과제 내용:
목록에 있는 모든 텍스트를 한 줄도 바꾸지 말고 그대로 다시 적으세요. 그림은 답에 넣지 마세요.

자료:
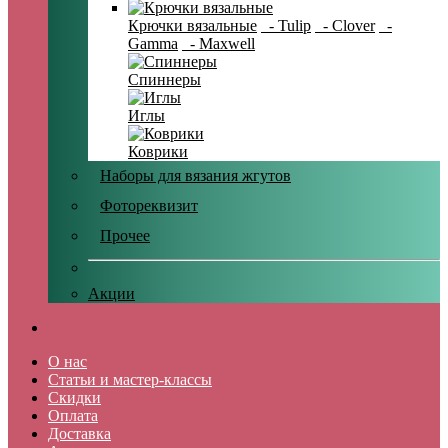
Крючки вязальные
- Tulip
- Clover
-
Gamma
- Maxwell
Спиннеры
Иглы
Коврики
Наборы для вязания жгутов
Фотореквизит
Прочее
Акции
О нас
Статьи и мастер-классы
Скидки
Оплата
Доставка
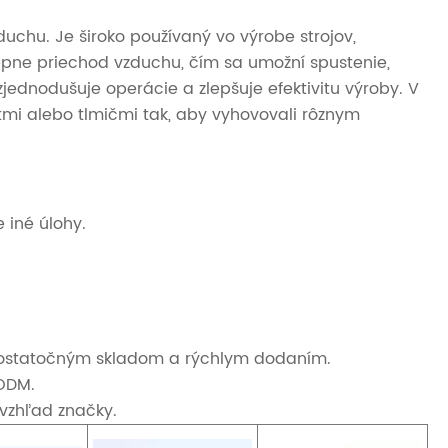
hu. Je široko používaný vo výrobe strojov,
epne priechod vzduchu, čím sa umožní spustenie,
ednodušuje operácie a zlepšuje efektivitu výroby. V
mi alebo tlmičmi tak, aby vyhovovali rôznym
 iné úlohy.
s dostatočným skladom a rýchlym dodaním.
/ODM.
 vzhľad značky.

작성한 답변:
Крючки вязальные
- Tulip
- Clover
-
Gamma
- Maxwell
Спиннеры
Иглы
Коврики
Наборы для вязания жгутов
Фотореквизит
Прочее
Акции
О нас
Статьи и мастер-классы
Скидки
Оплата
Доставка
hu. Je široko používaný vo výrobe strojov,
epne priechod vzduchu, čím sa umožní spustenie,
ednodušuje operácie a zlepšuje efektivitu výroby. V
mi alebo tlmičmi tak, aby vyhovovali rôznym
 iné úlohy.
s dostatočným skladom a rýchlym dodaním.
/ODM.
 vzhľad značky.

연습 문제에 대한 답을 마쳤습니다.